With a regular doorknob,” he said.

“Not a knob that turns,” she said. “I never heard of a door with a knob you have to pull on to open the door.”

“That’s a touch latch,” Faviola said. “From this side, you push on the panel. From the other side, you pull on the knob.”

“Also, there’s no lock on it,” she said.

“There are two locks downstairs,” he said.

“Even so,” she said.

“How’s your drink coming along?”

“Fine, thanks.”

“Why don’t we go upstairs?”

“Finish my drink first.”

“Okay,” he said, “take your time.”

“Fine. Don’t rush me.”

“Nobody’s rushing you,” he said.

Edge to his voice. The cops figured she was beginning to get on his nerves. Toying with her drink, wanting to know why a door was designed to look like part of the wall, when all he wanted to do was take her upstairs and boff her.

“Why didn’t you let me know you were going out of town?” she asked.

Which they guessed was the reason for the stall. He hadn’t informed her of his comings and goings, so now she...

“I didn’t know I had to,” he said.

The edge to his voice was a bit sharper now. They wondered if little Oona here knew this guy was a hoodlum who could order people killed if he wanted to. Few weeks ago, he’d complained about some dumb ring, and the crackhead who’d unloaded it on Sal the Barber ended up dead in a basement room. They wondered if she knew who she was playing games with here.

“You keep telling me you love me...” she said.

“I do love you,” he said, which they guessed meant Finish your fuckin’ drink and let’s go upstairs.

“... but you’re out of town for two days and you don’t call me, and then you’re back and I can’t get in touch with you till Sunday.”

“That’s right,” he said. “Do you have some problem with that?”

“Well, no, not what you’d call a problem...”

“Then what is it?”

“I just think if you care for somebody, you’re a little more considerate to her. I didn’t even know you were leaving. You just all at once disappear, and...”

“Lovers’ quarrel,” Mandel said, and reached for the OFF switch.

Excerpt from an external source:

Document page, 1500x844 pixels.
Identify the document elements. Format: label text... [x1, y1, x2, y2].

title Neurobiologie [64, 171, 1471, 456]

“Hold it a minute,” Arnucci said.

“... wondering if you got hit by a car or something.”

“Harry,” Mandel warned. “This is...”

“Shhh, shhh.”

“... important came up, and I needed advice from one of our officers.”

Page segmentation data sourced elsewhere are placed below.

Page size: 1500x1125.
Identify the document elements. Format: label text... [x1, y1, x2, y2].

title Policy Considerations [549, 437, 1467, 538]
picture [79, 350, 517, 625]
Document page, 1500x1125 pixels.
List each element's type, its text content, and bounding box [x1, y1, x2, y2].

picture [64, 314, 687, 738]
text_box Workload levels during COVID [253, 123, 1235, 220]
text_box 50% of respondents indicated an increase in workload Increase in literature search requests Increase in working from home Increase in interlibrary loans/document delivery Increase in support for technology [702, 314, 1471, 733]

“I’m not saying you shouldn’t have gone wherever you went...”

“I went to Kansas.”

“You’re kidding me.”

“No, I...”

“Wherever you went, I’m saying you should have called me to tell me you were going. Or called me when you got there. Don’t they have phones in Kansas? Where in Kansas were you, anyway?”

“That’s none of your business,” Faviola said.

There was a dead silence.

“Hey, listen,” she said, “I don’t have to...”

“That’s right, you don’t,” he said.

“I mean... what do you mean it’s none of my business? I’m telling you I missed you, I was worried about you, I was hoping you’d call and you tell me it’s none of my business? What does that mean, it’s none of my business?”

“It means do you want to leave right now, or do you want to come upstairs with me?”

There was a long silence.

“Well?”

“I thought...”

“Never mind what you thought. There’s the stairway and there’s the door. What do you say?”

There was another silence, lengthier this time.

“It isn’t even a regular door,” she said, and laughed a curious laugh that sounded almost like a sob.